What is the problem?
Basotho products are not given sufficient platforms to prove themselves.
“Credit where it is due, some shops are beginning to accept and sell Basotho products,” she said.

“However, they are barely making a dent because Basotho products, being at their infancy, cannot receive full attention unless by a store that is designed to give them full attention.”
Such a store doesn’t exist.

She said the idea is not to compete with any of the existing stores because “we are getting into a new territory altogether, we are addressing a different market”.
So listen to Lesiea as she presents some features of the store that will surely persuade you to join the bandwagon:

  1. Customer and producer confidence: The store, she said, will achieve two things.
    First, when they see masses of Lesotho-made products in one place, Basotho customers will slowly grow confidence in them.
    The confidence will shoot to the roof when the customers experience that many of the products made in Lesotho are already way ahead of foreign competitors in terms of quality.
    Secondly, the store will give Basotho producers an assurance that their products have, at least, one store that is willing to take them, dark or blue.
    More production will come from such assurance.
  2. Selling “everything”: The store will sell everything from fruits and vegetables to processed foodstuffs to clothing and building materials (if Thabure car will be in production by then, it will be on the shelves too).
    “Suppose what we want to sell is not locally made, we will never cross the border, any border, to find its equivalence. We will encourage Basotho to produce it until they do.”
  3. We mean business: whereas Basotho are beginning to produce, their products are still all over the place.
    You bump across them in some few willing stores, in expos and trade shows, or as being sold by individual resellers. Those are good efforts, but they are not enough.
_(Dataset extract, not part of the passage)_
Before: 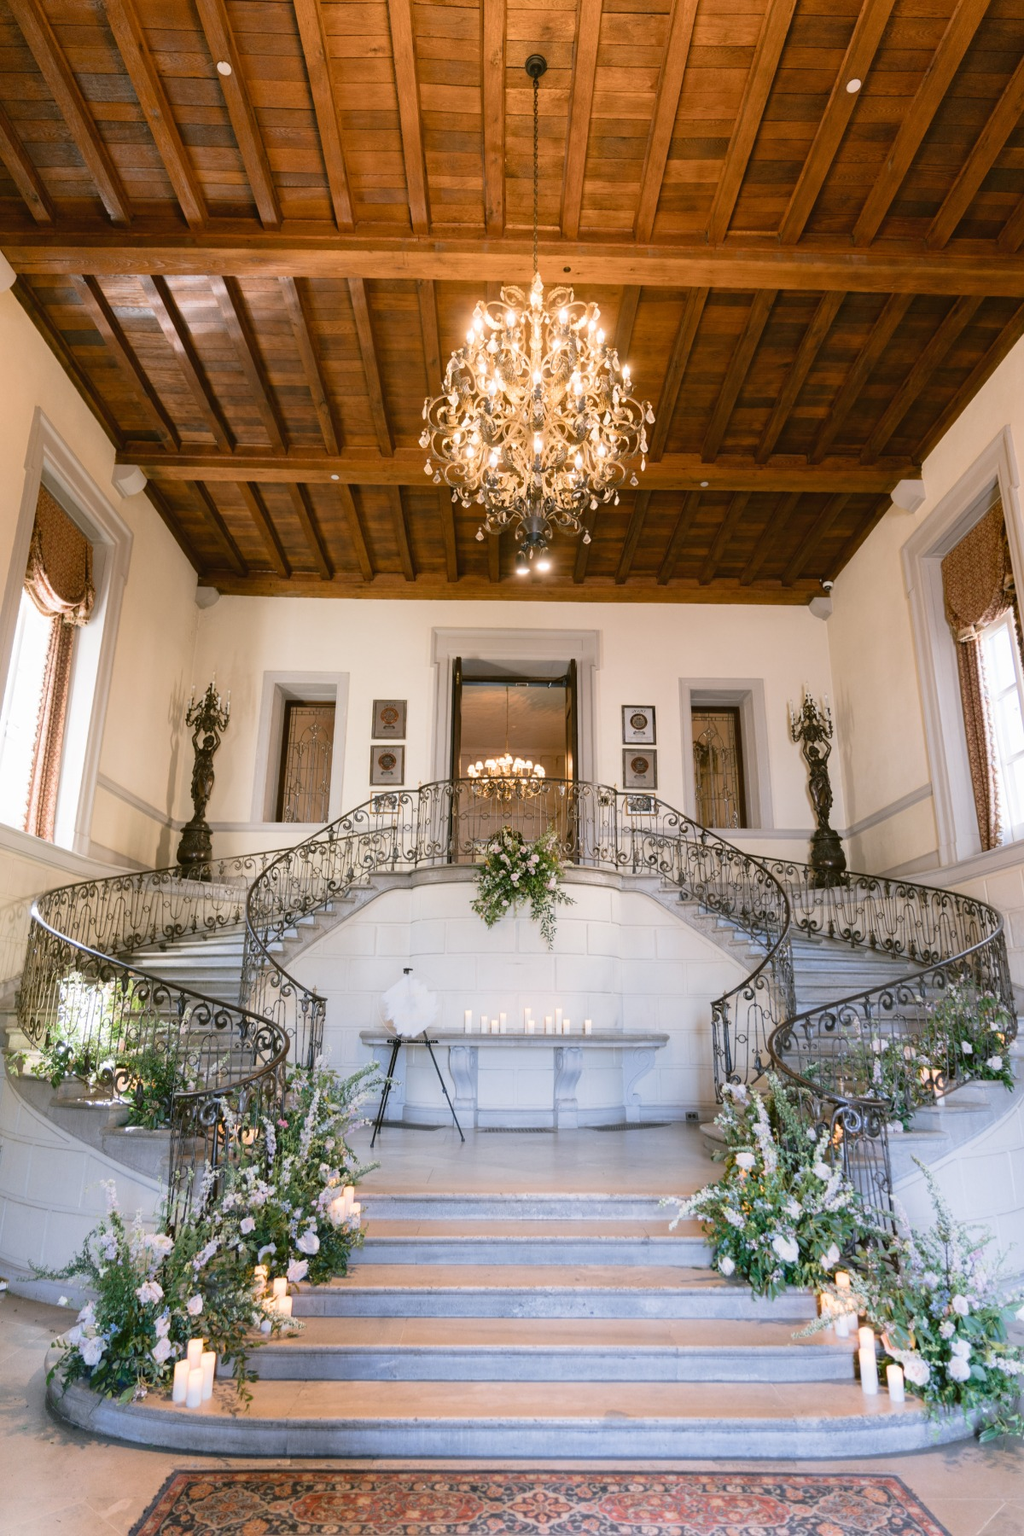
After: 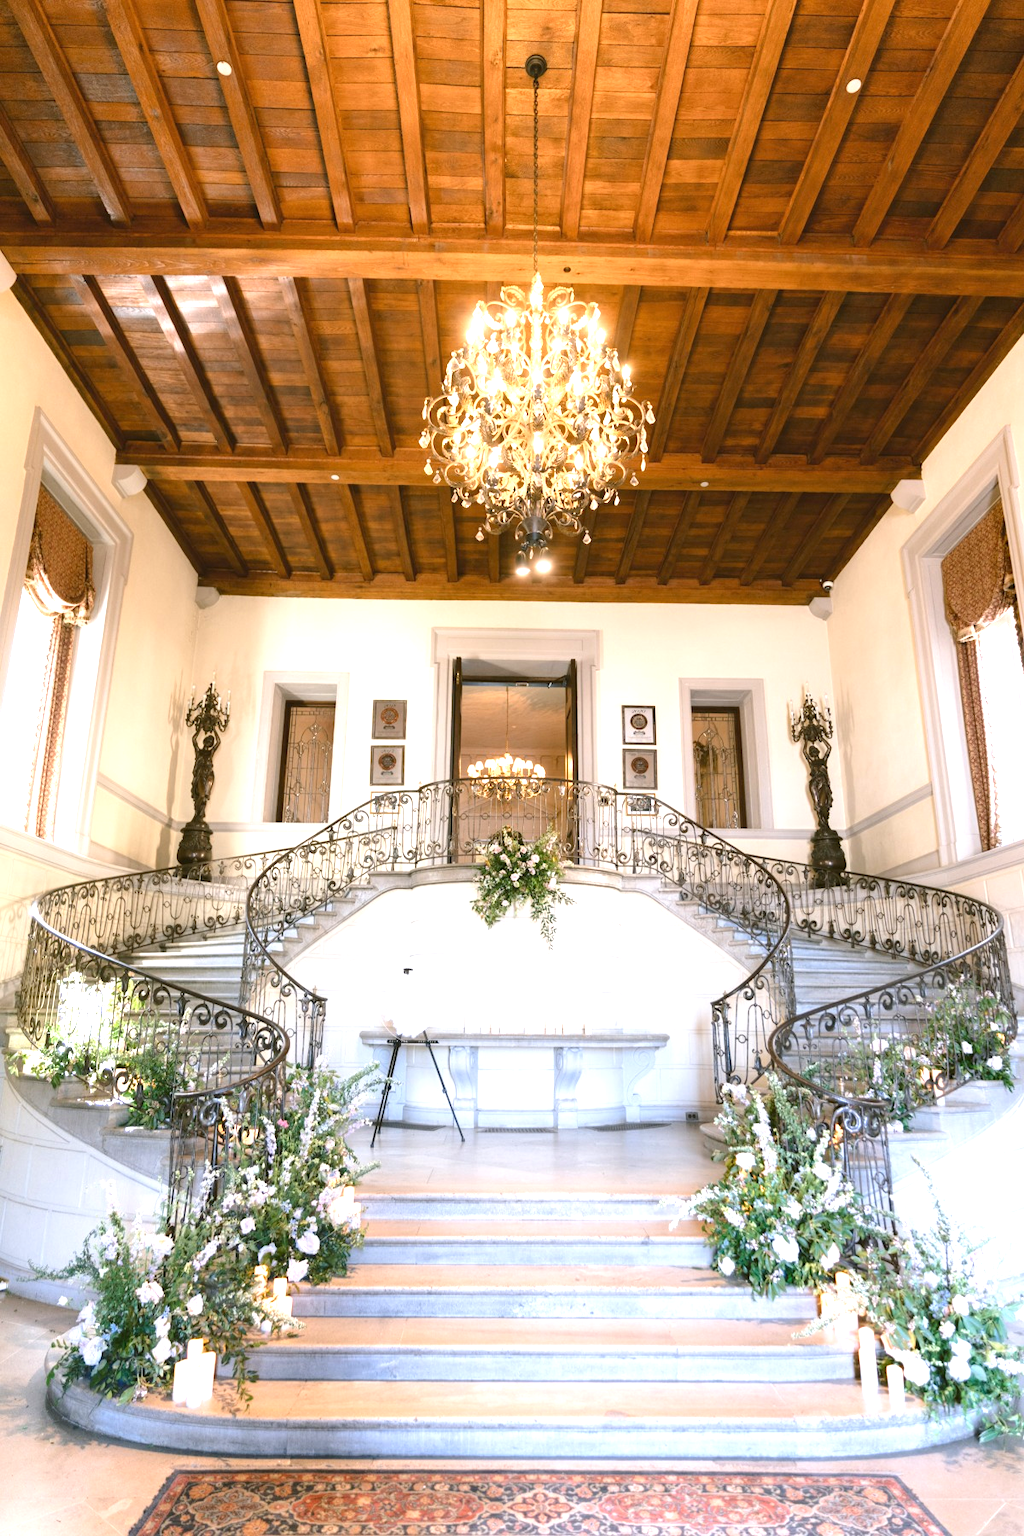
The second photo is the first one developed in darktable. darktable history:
exposure: black level correction 0, exposure 0.952 EV, compensate highlight preservation false
tone equalizer: edges refinement/feathering 500, mask exposure compensation -1.57 EV, preserve details guided filter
In fact, many in Lesotho have come to see producing and selling as being more of an art, a hobby, a therapy or a hustling than a business, “so we are seriously moving away from such a casual approach, we mean business this time around.”
  4. Ownership: So when you enter this store, you could be purchasing a product made by you in a store owned by you. What a difference!
  5. Reasonable standards: the store will only demand reasonable standards. As a struggling Mosotho, try taking your products to some of the local shops and you are, at worst, turned away without reason or, at best, given a long list of standards you must meet before they can take your product.
    “In our case, as long as your products are reasonably of good quality, you are in. NUL Innovation Hub is already testing many Basotho products. We won’t ignore quality, but we won’t use it as a way to prevent Basotho products from growing either.”
  6. A cooperative chainstore: From contributing as little as M50 per month, members will use a continuous financing model to ensure that the store doesn’t just end in Maseru but reaches the ten districts of Lesotho.
    Each branch will start at a medium scale in order to grow along with Basotho products. We won’t ask for investors to come from anywhere, “we will be investors ourselves.”
  7. An export launch pad. “We are often told to export our produce. The obvious question is, if you haven’t convinced your own people to consume your own products, how can you convince people in other lands to do so? Why should they take you seriously?”
    However, the store is not meant to be a local store forever.
    It will be a means by which we export our products to other countries in the future.
    When we export the store to Soweto, we export it along with products from Lesotho.
    Don’t say no because we have seen Chinese shops and Indian shops and, of course, South African shops, filled to the brim with Chinese products and Indian products and South African products in many countries.
    “If they can do it,” Lesiea ended, “so can we.”
    “Because if it is there in some of us, it is there in all of us.”